Usage

The Usage view shows resource consumption for your organization — LLM tokens, compute hours, storage, and platform activity (threads created, messages sent). It is read-only and reflects the state at page load.

Open Usage

Console → Activity → Usage (/organizations/<org>/activity/usage).

The view is a single scrollable page with four sections — LLM, Compute, Storage, Platform — and a time range selector at the top.

Time range

RangeBucket size
Last 24h5-minute buckets
Last 7d1-hour buckets
Last 30d6-hour buckets
CustomBucket auto-picked to keep charts legible

Usage is not live — to refresh, change the time range or reload the page.

LLM

The most-watched section. Summary cards:

  • Input tokens — sum of prompt tokens across all LLM calls.
  • Cached tokens<cached> of <input>. Provider-side prompt cache reuse, when supported by the model.
  • Output tokens — what the model generated.
  • Successful requests / Failed requests — counts.

Charts:

  • Tokens over time — stacked bars: cached + fresh input vs. output, per bucket.
  • Top consumers — horizontal bars by consuming identity (which agent or user drove the calls).
  • By model — horizontal bars by model.

Cache efficiency is a leading indicator of cost — high cached-token ratios mean you are not paying full price for the prompt every call.

Compute

CPU and RAM consumed by agent workloads, in core-hours and GB-hours.

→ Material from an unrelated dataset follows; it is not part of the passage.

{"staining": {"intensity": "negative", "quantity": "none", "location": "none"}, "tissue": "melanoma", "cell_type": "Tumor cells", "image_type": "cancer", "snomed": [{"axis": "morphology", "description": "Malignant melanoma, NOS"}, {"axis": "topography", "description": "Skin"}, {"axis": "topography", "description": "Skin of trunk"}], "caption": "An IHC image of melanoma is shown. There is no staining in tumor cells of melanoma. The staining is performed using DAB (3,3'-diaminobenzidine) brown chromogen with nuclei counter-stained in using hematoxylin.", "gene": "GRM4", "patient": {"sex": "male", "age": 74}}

  • Summary cards — CPU-core-hours, RAM-GB-hours over the selected range.
  • Usage over time — bars showing CPU and RAM per bucket.
  • Top agents — horizontal bars by agent.

Compute is allocation-based, not actual utilization. The platform records what each workload reserved, not what it actually used. This is the durable signal — it does not depend on metrics scraping inside the workload.

Storage

Persistent volume storage in GB-hours.

  • Summary card — Storage-GB-hours.
  • Usage over time — bar per bucket.
  • Top agents — horizontal bars by agent.

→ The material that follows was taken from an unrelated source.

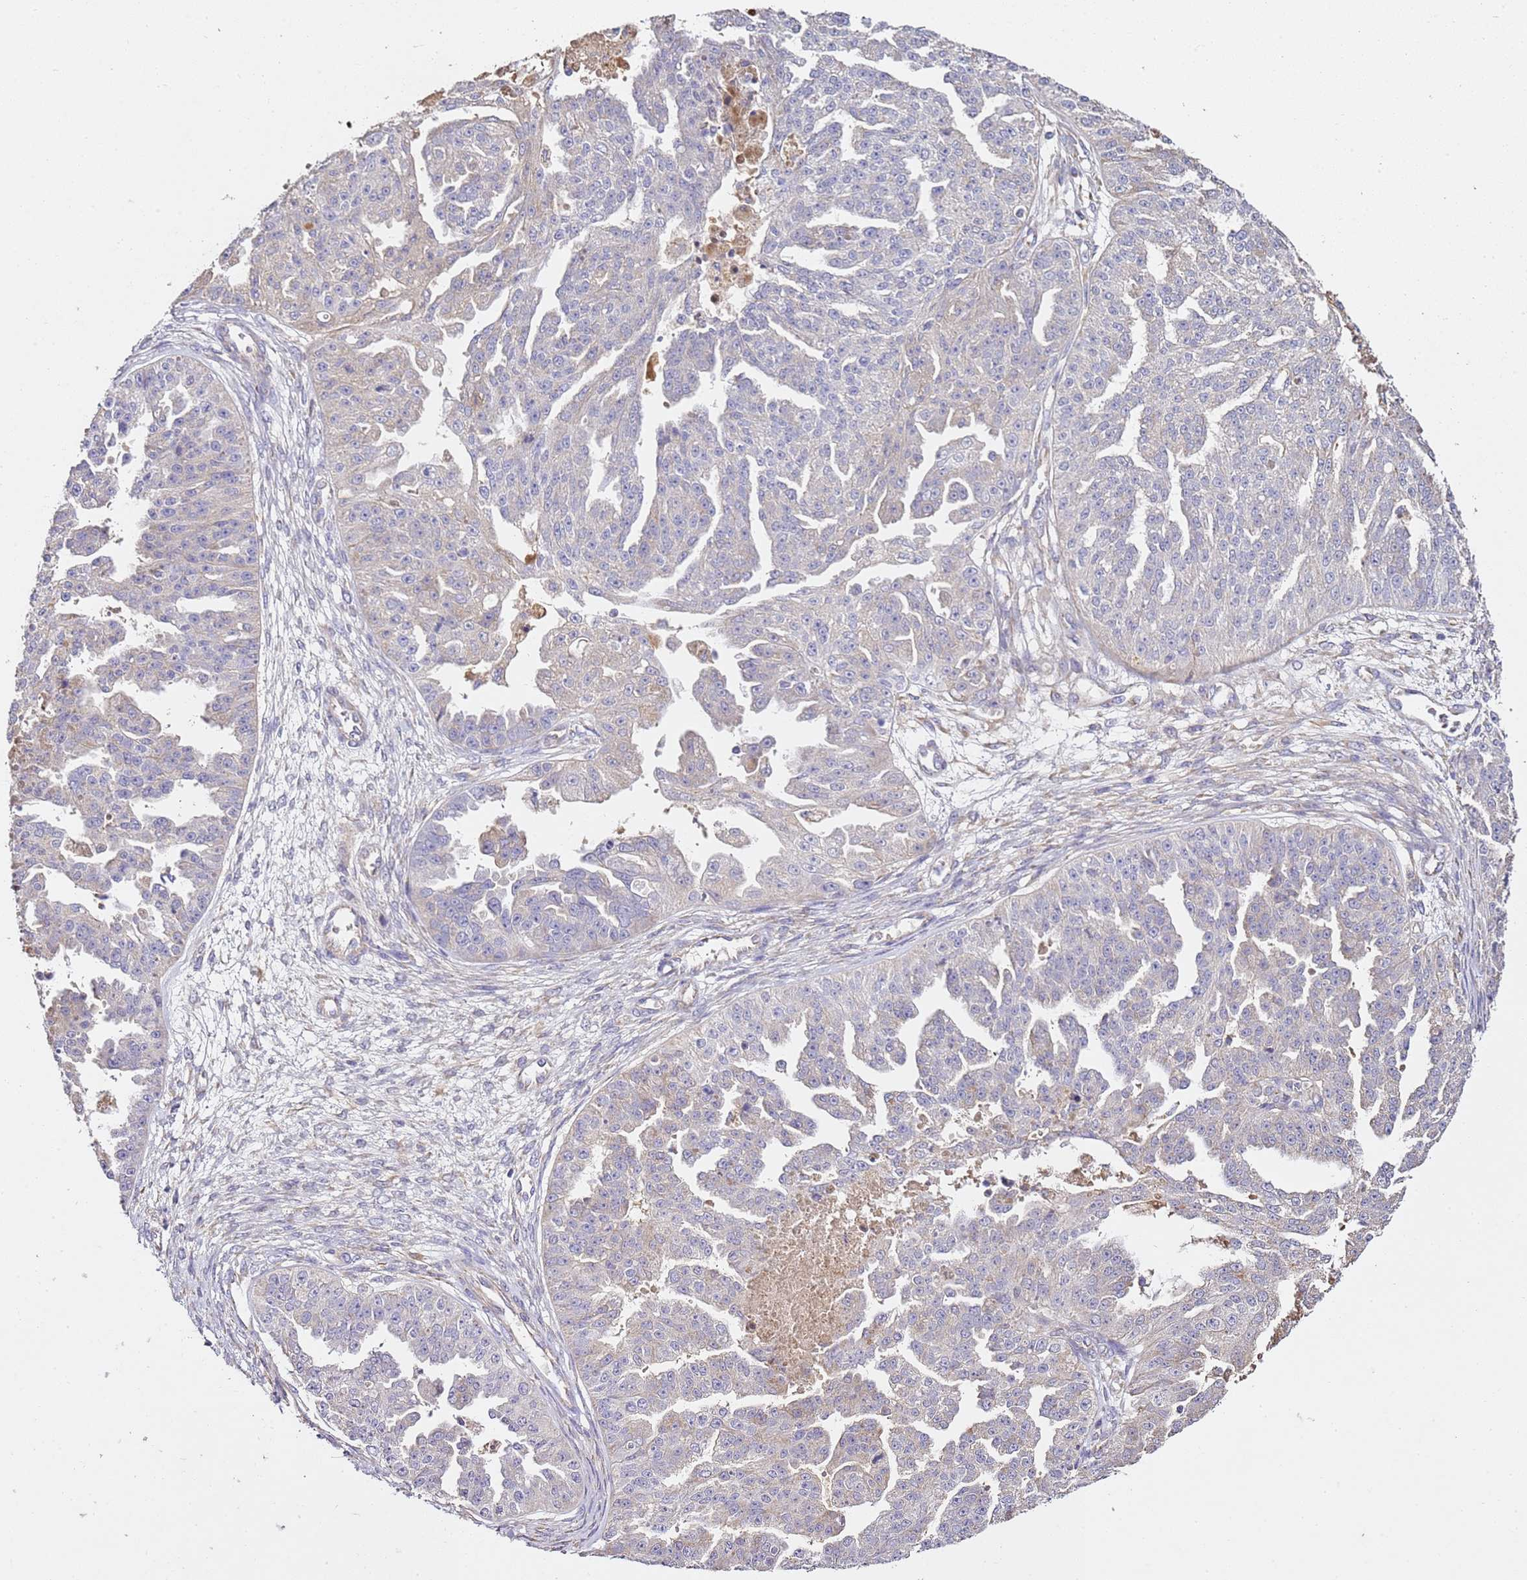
{"staining": {"intensity": "negative", "quantity": "none", "location": "none"}, "tissue": "ovarian cancer", "cell_type": "Tumor cells", "image_type": "cancer", "snomed": [{"axis": "morphology", "description": "Cystadenocarcinoma, serous, NOS"}, {"axis": "topography", "description": "Ovary"}], "caption": "A micrograph of human ovarian cancer (serous cystadenocarcinoma) is negative for staining in tumor cells.", "gene": "OR2B11", "patient": {"sex": "female", "age": 58}}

Like compute, storage is allocation-based — the size of the provisioned PVC times its lifetime.

Platform activity

Threads and messages — the lightest section, useful for capacity planning.

  • Summary cards — Threads created, Messages sent.
  • Activity over time — side-by-side bars.

What's missing

The Usage view focuses on aggregates. For per-run inspection, use the Run Timeline. For provider-side billing, use your provider's invoice — the platform's token counts are accurate but the dollar figures depend on your provider's pricing.

Cluster admins

Cluster admins see one Usage view per organization (Console → org → Usage). There is no cross-org aggregate in the Console; query the Metering service directly for that.